5. How long is the recovery process?
Well, it takes three months to return to full activities, but this can vary significantly between patients depending on the severity of the arthritis and their activity-related expectations. But the arthritic pain should be reduced very quickly. In fact, some patients notice this as soon as the day after surgery! They’ll still experience the post-operative pain, but won’t have the achy pain from arthritis. Although patients should be able to do most activities after three months, the patient’s opinion of the function of their new shoulder will actually continue to improve for two full years following the surgery.
6. What can patients expect from physical therapy?
This varies depending on whether the patient has had a traditional, anatomic shoulder replacement or a reverse replacement surgery. Although the recovery time is typically three months regardless of the technique, it does change the physical therapy.
Anatomic patients can expect to see a physical therapist on the day of the surgery and learn two exercises for their range of motion, which they will work at for six weeks. After six weeks, we begin strengthening exercises.
Reverse shoulder replacement patients will delay those initial physical therapy exercises by two weeks. However, they can still begin strengthening exercises at six weeks and anticipate a full recovery by three months.
7. How has shoulder surgery changed in the last 15 years?
Shoulder surgery has actually advanced rapidly over the last 15 years. Our understanding of the mechanics of the shoulder has progressed significantly, as has our improvement in technique and delivery of innovative components to ensure better fixation of the prosthesis. I’ve heard people describe shoulder surgery as “the final frontier” of orthopaedics, simply because we have historically understood less about the shoulder than other major joints such as hips and knees. But because of these advancements, shoulder replacements are actually increasing at a rate much faster than knee and hip replacements.
8. What are the innovations currently underway in shoulder replacement surgery?
I feel fortunate to be on the front end of the newest innovation in technology. Because I specialize in orthopaedic conditions of the shoulder and elbow and perform a very high volume of shoulder replacement surgeries, I’m involved in the research, teaching and utilization of the latest techniques.

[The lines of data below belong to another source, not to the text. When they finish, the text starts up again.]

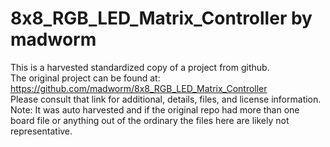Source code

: 
# 8x8_RGB_LED_Matrix_Controller by madworm  
This is a harvested standardized copy of a project from github.  
The original project can be found at:  
https://github.com/madworm/8x8_RGB_LED_Matrix_Controller  
Please consult that link for additional, details, files, and license information.  
Note: It was auto harvested and if the original repo had more than one board file or anything out of the ordinary the files here are likely not representative.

At the moment, we are able to perform stemless shoulder replacements for the first time and we’re also researching different styles of glenoid prostheses and potential new bearing surfaces as opposed to metal.

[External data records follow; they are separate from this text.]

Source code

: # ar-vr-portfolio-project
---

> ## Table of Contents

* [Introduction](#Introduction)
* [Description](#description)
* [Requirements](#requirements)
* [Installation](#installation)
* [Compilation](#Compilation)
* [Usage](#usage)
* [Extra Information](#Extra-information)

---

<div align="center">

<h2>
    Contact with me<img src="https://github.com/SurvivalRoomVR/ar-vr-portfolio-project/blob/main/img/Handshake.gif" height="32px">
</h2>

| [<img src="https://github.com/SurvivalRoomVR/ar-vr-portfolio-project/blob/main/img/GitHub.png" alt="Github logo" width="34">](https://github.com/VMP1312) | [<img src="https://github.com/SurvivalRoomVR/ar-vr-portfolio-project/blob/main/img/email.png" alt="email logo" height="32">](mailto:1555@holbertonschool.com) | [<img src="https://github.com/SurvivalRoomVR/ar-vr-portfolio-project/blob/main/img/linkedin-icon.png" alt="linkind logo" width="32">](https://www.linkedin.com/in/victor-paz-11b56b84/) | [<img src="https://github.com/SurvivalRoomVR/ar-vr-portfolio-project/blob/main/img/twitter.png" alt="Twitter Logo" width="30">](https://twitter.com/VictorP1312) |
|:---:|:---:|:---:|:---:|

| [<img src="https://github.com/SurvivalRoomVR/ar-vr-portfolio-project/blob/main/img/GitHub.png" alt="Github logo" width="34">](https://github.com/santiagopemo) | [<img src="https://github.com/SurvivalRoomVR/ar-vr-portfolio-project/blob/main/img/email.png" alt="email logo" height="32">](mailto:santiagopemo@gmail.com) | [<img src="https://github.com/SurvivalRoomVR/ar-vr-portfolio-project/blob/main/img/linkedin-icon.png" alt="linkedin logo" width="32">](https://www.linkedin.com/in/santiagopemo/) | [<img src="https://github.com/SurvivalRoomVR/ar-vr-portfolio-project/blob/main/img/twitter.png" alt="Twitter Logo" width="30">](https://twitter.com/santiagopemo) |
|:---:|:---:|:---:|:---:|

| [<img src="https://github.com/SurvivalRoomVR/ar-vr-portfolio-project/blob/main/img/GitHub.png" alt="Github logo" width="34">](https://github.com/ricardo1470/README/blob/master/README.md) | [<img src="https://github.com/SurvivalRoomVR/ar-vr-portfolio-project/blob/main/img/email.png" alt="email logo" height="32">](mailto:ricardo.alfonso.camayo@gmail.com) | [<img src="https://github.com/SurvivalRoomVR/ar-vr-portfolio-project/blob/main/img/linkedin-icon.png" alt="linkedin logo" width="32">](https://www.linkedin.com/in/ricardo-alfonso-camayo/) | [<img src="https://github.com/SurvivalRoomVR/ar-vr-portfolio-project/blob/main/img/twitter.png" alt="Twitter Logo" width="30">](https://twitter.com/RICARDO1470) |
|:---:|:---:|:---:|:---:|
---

9. What drew you to focus on shoulder injuries and surgery?
I’ve suffered personal injuries to my shoulder, which required surgery, and that heightened my interest in the shoulder early on. I also enjoy the challenge: The shoulder is the most complex joint to treat effectively, and there are many different nuances that make it especially difficult.

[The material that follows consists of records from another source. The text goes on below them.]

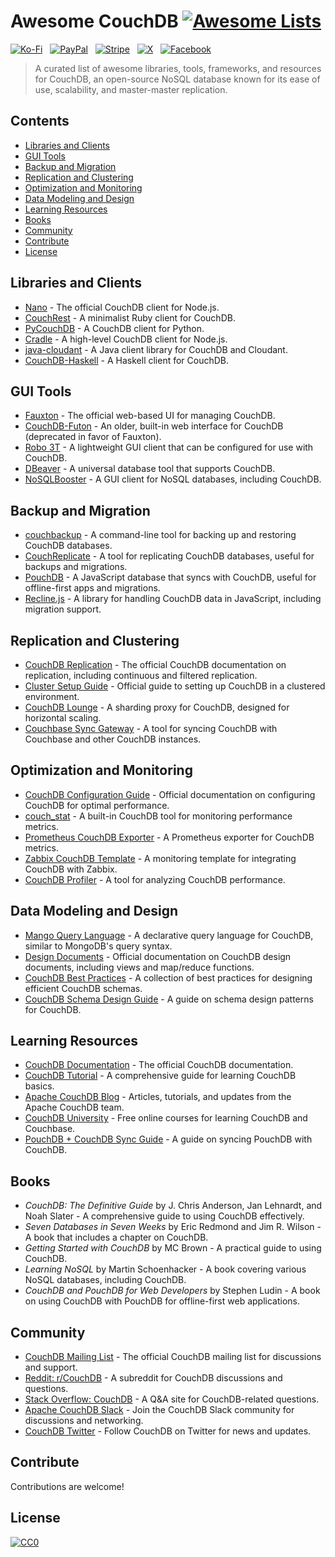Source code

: # Awesome CouchDB [![Awesome Lists](https://srv-cdn.himpfen.io/badges/awesome-lists/awesomelists-flat.svg)](https://github.com/awesomelistsio/awesome)

[![Ko-Fi](https://srv-cdn.himpfen.io/badges/kofi/kofi-flat.svg)](https://ko-fi.com/awesomelists) &nbsp; [![PayPal](https://srv-cdn.himpfen.io/badges/paypal/paypal-flat.svg)](https://www.paypal.com/donate/?hosted_button_id=3LLKRXJU44EJJ) &nbsp; [![Stripe](https://srv-cdn.himpfen.io/badges/stripe/stripe-flat.svg)](https://tinyurl.com/e8ymxdw3) &nbsp; [![X](https://srv-cdn.himpfen.io/badges/twitter/twitter-flat.svg)](https://x.com/ListsAwesome) &nbsp; [![Facebook](https://srv-cdn.himpfen.io/badges/facebook-pages/facebook-pages-flat.svg)](https://www.facebook.com/awesomelists)

> A curated list of awesome libraries, tools, frameworks, and resources for CouchDB, an open-source NoSQL database known for its ease of use, scalability, and master-master replication.

## Contents

- [Libraries and Clients](#libraries-and-clients)
- [GUI Tools](#gui-tools)
- [Backup and Migration](#backup-and-migration)
- [Replication and Clustering](#replication-and-clustering)
- [Optimization and Monitoring](#optimization-and-monitoring)
- [Data Modeling and Design](#data-modeling-and-design)
- [Learning Resources](#learning-resources)
- [Books](#books)
- [Community](#community)
- [Contribute](#contribute)
- [License](#license)

## Libraries and Clients

- [Nano](https://github.com/apache/couchdb-nano) - The official CouchDB client for Node.js.
- [CouchRest](https://github.com/couchrest/couchrest) - A minimalist Ruby client for CouchDB.
- [PyCouchDB](https://github.com/histrio/pycouchdb) - A CouchDB client for Python.
- [Cradle](https://github.com/flatiron/cradle) - A high-level CouchDB client for Node.js.
- [java-cloudant](https://github.com/cloudant/java-cloudant) - A Java client library for CouchDB and Cloudant.
- [CouchDB-Haskell](https://github.com/jdreaver/couchdb-haskell) - A Haskell client for CouchDB.

## GUI Tools

- [Fauxton](https://couchdb.apache.org/fauxton-visual-guide/index.html) - The official web-based UI for managing CouchDB.
- [CouchDB-Futon](https://docs.couchdb.org/en/stable/api/server/common.html#futon) - An older, built-in web interface for CouchDB (deprecated in favor of Fauxton).
- [Robo 3T](https://robomongo.org/) - A lightweight GUI client that can be configured for use with CouchDB.
- [DBeaver](https://dbeaver.io/) - A universal database tool that supports CouchDB.
- [NoSQLBooster](https://nosqlbooster.com/) - A GUI client for NoSQL databases, including CouchDB.

## Backup and Migration

- [couchbackup](https://github.com/cloudant/couchbackup) - A command-line tool for backing up and restoring CouchDB databases.
- [CouchReplicate](https://github.com/glynnbird/couchreplicate) - A tool for replicating CouchDB databases, useful for backups and migrations.
- [PouchDB](https://pouchdb.com/) - A JavaScript database that syncs with CouchDB, useful for offline-first apps and migrations.
- [Recline.js](https://github.com/okfn/recline) - A library for handling CouchDB data in JavaScript, including migration support.

## Replication and Clustering

- [CouchDB Replication](https://docs.couchdb.org/en/stable/replication/protocol.html) - The official CouchDB documentation on replication, including continuous and filtered replication.
- [Cluster Setup Guide](https://docs.couchdb.org/en/stable/setup/cluster.html) - Official guide to setting up CouchDB in a clustered environment.
- [CouchDB Lounge](https://github.com/cloudant-labs/couchdb-lounge) - A sharding proxy for CouchDB, designed for horizontal scaling.
- [Couchbase Sync Gateway](https://www.couchbase.com/products/sync-gateway) - A tool for syncing CouchDB with Couchbase and other CouchDB instances.

## Optimization and Monitoring

- [CouchDB Configuration Guide](https://docs.couchdb.org/en/stable/config/index.html) - Official documentation on configuring CouchDB for optimal performance.
- [couch_stat](https://docs.couchdb.org/en/stable/api/server/common.html#get--_stats) - A built-in CouchDB tool for monitoring performance metrics.
- [Prometheus CouchDB Exporter](https://github.com/gesellix/couchdb-prometheus-exporter) - A Prometheus exporter for CouchDB metrics.
- [Zabbix CouchDB Template](https://www.zabbix.com/integrations/couchdb) - A monitoring template for integrating CouchDB with Zabbix.
- [CouchDB Profiler](https://github.com/apache/couchdb-profiler) - A tool for analyzing CouchDB performance.

## Data Modeling and Design

- [Mango Query Language](https://docs.couchdb.org/en/stable/api/database/find.html) - A declarative query language for CouchDB, similar to MongoDB's query syntax.
- [Design Documents](https://docs.couchdb.org/en/stable/ddocs/index.html) - Official documentation on CouchDB design documents, including views and map/reduce functions.
- [CouchDB Best Practices](https://www.cloudant.com/product/cloudant-best-practices/) - A collection of best practices for designing efficient CouchDB schemas.
- [CouchDB Schema Design Guide](https://developer.ibm.com/articles/cl-cloudant-schema/) - A guide on schema design patterns for CouchDB.

## Learning Resources

- [CouchDB Documentation](https://docs.couchdb.org/en/stable/) - The official CouchDB documentation.
- [CouchDB Tutorial](https://www.tutorialspoint.com/couchdb/index.htm) - A comprehensive guide for learning CouchDB basics.
- [Apache CouchDB Blog](https://blog.couchdb.org/) - Articles, tutorials, and updates from the Apache CouchDB team.
- [CouchDB University](https://university.couchbase.com/) - Free online courses for learning CouchDB and Couchbase.
- [PouchDB + CouchDB Sync Guide](https://pouchdb.com/guides/replication.html) - A guide on syncing PouchDB with CouchDB.

## Books

- *CouchDB: The Definitive Guide* by J. Chris Anderson, Jan Lehnardt, and Noah Slater - A comprehensive guide to using CouchDB effectively.
- *Seven Databases in Seven Weeks* by Eric Redmond and Jim R. Wilson - A book that includes a chapter on CouchDB.
- *Getting Started with CouchDB* by MC Brown - A practical guide to using CouchDB.
- *Learning NoSQL* by Martin Schoenhacker - A book covering various NoSQL databases, including CouchDB.
- *CouchDB and PouchDB for Web Developers* by Stephen Ludin - A book on using CouchDB with PouchDB for offline-first web applications.

## Community

- [CouchDB Mailing List](https://lists.apache.org/list.html?user@couchdb.apache.org) - The official CouchDB mailing list for discussions and support.
- [Reddit: r/CouchDB](https://www.reddit.com/r/CouchDB/) - A subreddit for CouchDB discussions and questions.
- [Stack Overflow: CouchDB](https://stackoverflow.com/questions/tagged/couchdb) - A Q&A site for CouchDB-related questions.
- [Apache CouchDB Slack](https://couchdb-slack.herokuapp.com/) - Join the CouchDB Slack community for discussions and networking.
- [CouchDB Twitter](https://twitter.com/couchdb) - Follow CouchDB on Twitter for news and updates.

## Contribute

Contributions are welcome!

## License

[![CC0](https://mirrors.creativecommons.org/presskit/buttons/88x31/svg/by-sa.svg)](http://creativecommons.org/licenses/by-sa/4.0/)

Dr. Peter Johnston specializes in shoulder and elbow surgery at the Southern Maryland Orthopaedic & Sports Medicine care center. His expertise includes arthroscopic methods of management for arthritis, instability, joint contracture, and soft tissue repair of the shoulder and elbow, as well as total and partial joint replacement and care of the young and aging athlete. Dr. Johnston’s research has been published in numerous peer-reviewed journals and book chapters, and he continues to pursue academic interests and expertise despite being in private practice.